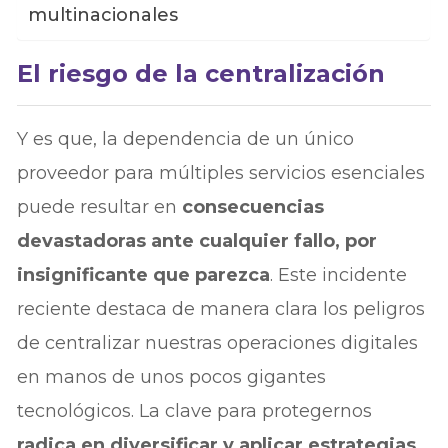
multinacionales
El riesgo de la centralización
Y es que, la dependencia de un único
proveedor para múltiples servicios esenciales
puede resultar en
consecuencias
devastadoras ante cualquier fallo, por
insignificante que parezca
. Este incidente
reciente destaca de manera clara los peligros
de centralizar nuestras operaciones digitales
en manos de unos pocos gigantes
tecnológicos. La clave para protegernos
radica en diversificar y aplicar estrategias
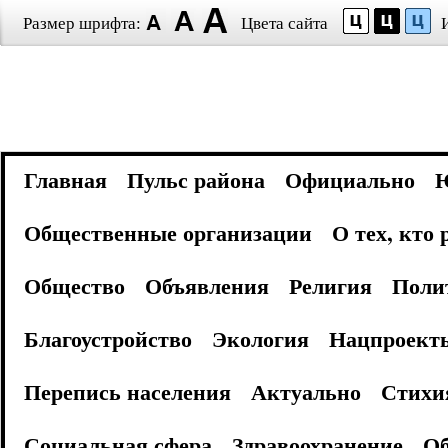
Размер шрифта:
Цвета сайта
Главная
Пульс района
Официально
Общественные организации
О тех, кто
Общество
Объявления
Религия
Поли
Благоустройство
Экология
Нацпроект
Перепись населения
Актуально
Стихи
Социальная сфера
Здравоохранение
Об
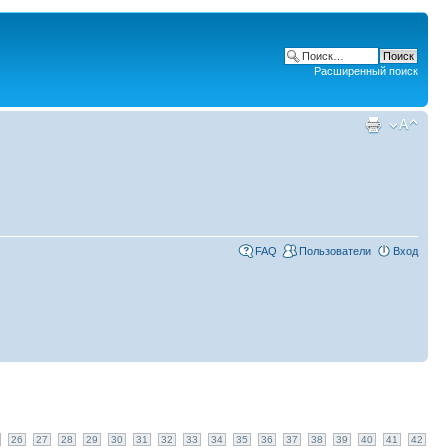
Расширенный поиск
FAQ
Пользователи
Вход
26
27
28
29
30
31
32
33
34
35
36
37
38
39
40
41
42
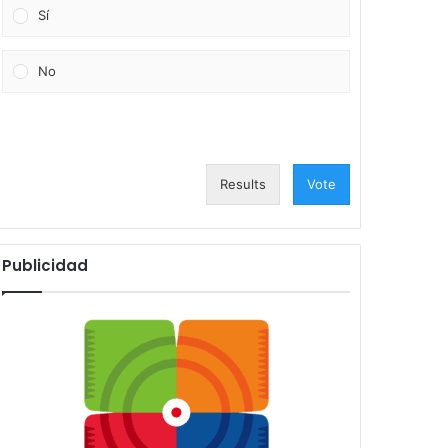
Sí
No
Results
Vote
Publicidad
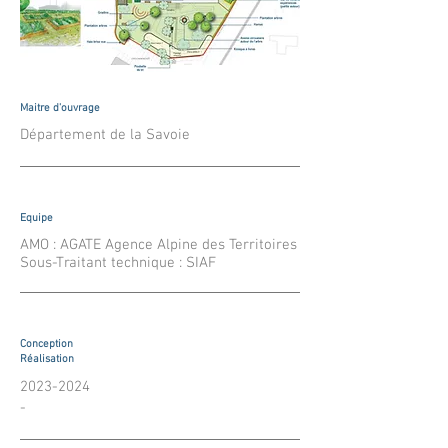
Maitre d'ouvrage
Département de la Savoie
Equipe
AMO : AGATE Agence Alpine des Territoires
Sous-Traitant technique : SIAF
Conception
Réalisation
2023-2024
-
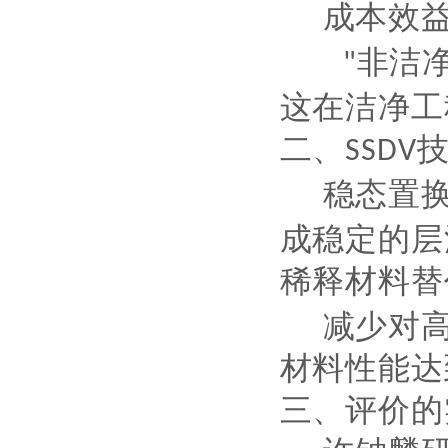
成本效
非洁
"
这在洁净工
二、
SSDV
稳态置
成稳定的层
稀释
材料替
减少对
材料性能达
三、评价的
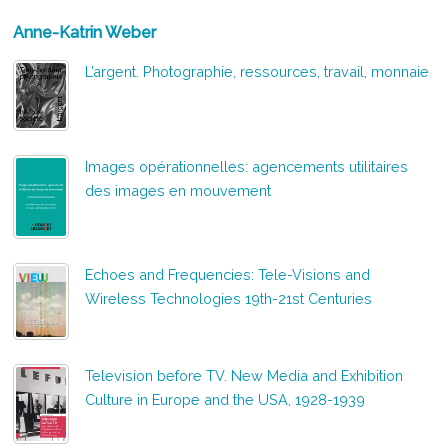
Anne-Katrin Weber
L’argent. Photographie, ressources, travail, monnaie
Images opérationnelles: agencements utilitaires
des images en mouvement
Echoes and Frequencies: Tele-Visions and
Wireless Technologies 19th-21st Centuries
Television before TV. New Media and Exhibition
Culture in Europe and the USA, 1928-1939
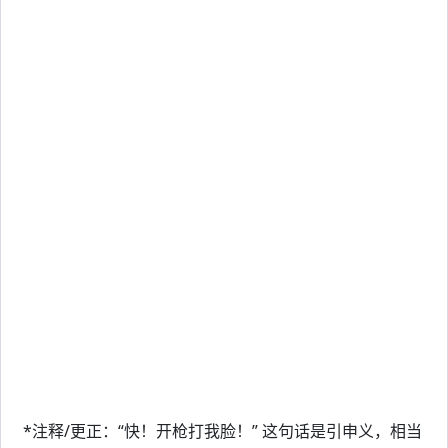
*注释/更正：“快！开枪打我脸！” 这句话是引申义，相当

────────────────────────────────────────

◆ DIRECTIONS ◆
Rewrite every line of text in the material above as a Markdown table with two columns, Row and Line, numbering the rows in order. Omit blank lines and the pictures.

◆ PROBLEM SOLUTION ◆
| Row | Line |
|---|---|
| 1 | multinacionales |
| 2 | El riesgo de la centralización |
| 3 | Y es que, la dependencia de un único |
| 4 | proveedor para múltiples servicios esenciales |
| 5 | puede resultar en |
| 6 | consecuencias |
| 7 | devastadoras ante cualquier fallo, por |
| 8 | insignificante que parezca |
| 9 | . Este incidente |
| 10 | reciente destaca de manera clara los peligros |
| 11 | de centralizar nuestras operaciones digitales |
| 12 | en manos de unos pocos gigantes |
| 13 | tecnológicos. La clave para protegernos |
| 14 | radica en diversificar y aplicar estrategias |
| 15 | Размер шрифта: |
| 16 | Цвета сайта |
| 17 | Главная |
| 18 | Пульс района |
| 19 | Официально |
| 20 | Общественные организации |
| 21 | О тех, кто |
| 22 | Общество |
| 23 | Объявления |
| 24 | Религия |
| 25 | Поли |
| 26 | Благоустройство |
| 27 | Экология |
| 28 | Нацпроект |
| 29 | Перепись населения |
| 30 | Актуально |
| 31 | Стихи |
| 32 | Социальная сфера |
| 33 | Здравоохранение |
| 34 | Об |
| 35 | Расширенный поиск |
| 36 | FAQ |
| 37 | Пользователи |
| 38 | Вход |
| 39 | 26 |
| 40 | 27 |
| 41 | 28 |
| 42 | 29 |
| 43 | 30 |
| 44 | 31 |
| 45 | 32 |
| 46 | 33 |
| 47 | 34 |
| 48 | 35 |
| 49 | 36 |
| 50 | 37 |
| 51 | 38 |
| 52 | 39 |
| 53 | 40 |
| 54 | 41 |
| 55 | 42 |
| 56 | Sí |
| 57 | No |
| 58 | Results |
| 59 | Vote |
| 60 | Publicidad |
| 61 | Maitre d'ouvrage |
| 62 | Département de la Savoie |
| 63 | Equipe |
| 64 | AMO : AGATE Agence Alpine des Territoires |
| 65 | Sous-Traitant technique : SIAF |
| 66 | Conception |
| 67 | Réalisation |
| 68 | 2023-2024 |
| 69 | - |
| 70 | 成本效 |
| 71 | 非洁 |
| 72 | " |
| 73 | 这在洁净工 |
| 74 | 二、 |
| 75 | SSDV |
| 76 | 稳态置 |
| 77 | 成稳定的层 |
| 78 | 稀释 |
| 79 | 材料替 |
| 80 | 减少对 |
| 81 | 材料性能达 |
| 82 | 三、评价的 |
| 83 | Anne-Katrin Weber |
| 84 | L’argent. Photographie, ressources, travail, monnaie |
| 85 | Images opérationnelles: agencements utilitaires |
| 86 | des images en mouvement |
| 87 | Echoes and Frequencies: Tele-Visions and |
| 88 | Wireless Technologies 19th-21st Centuries |
| 89 | Television before TV. New Media and Exhibition |
| 90 | Culture in Europe and the USA, 1928-1939 |
| 91 | *注释/更正：“快！开枪打我脸！” 这句话是引申义，相当 |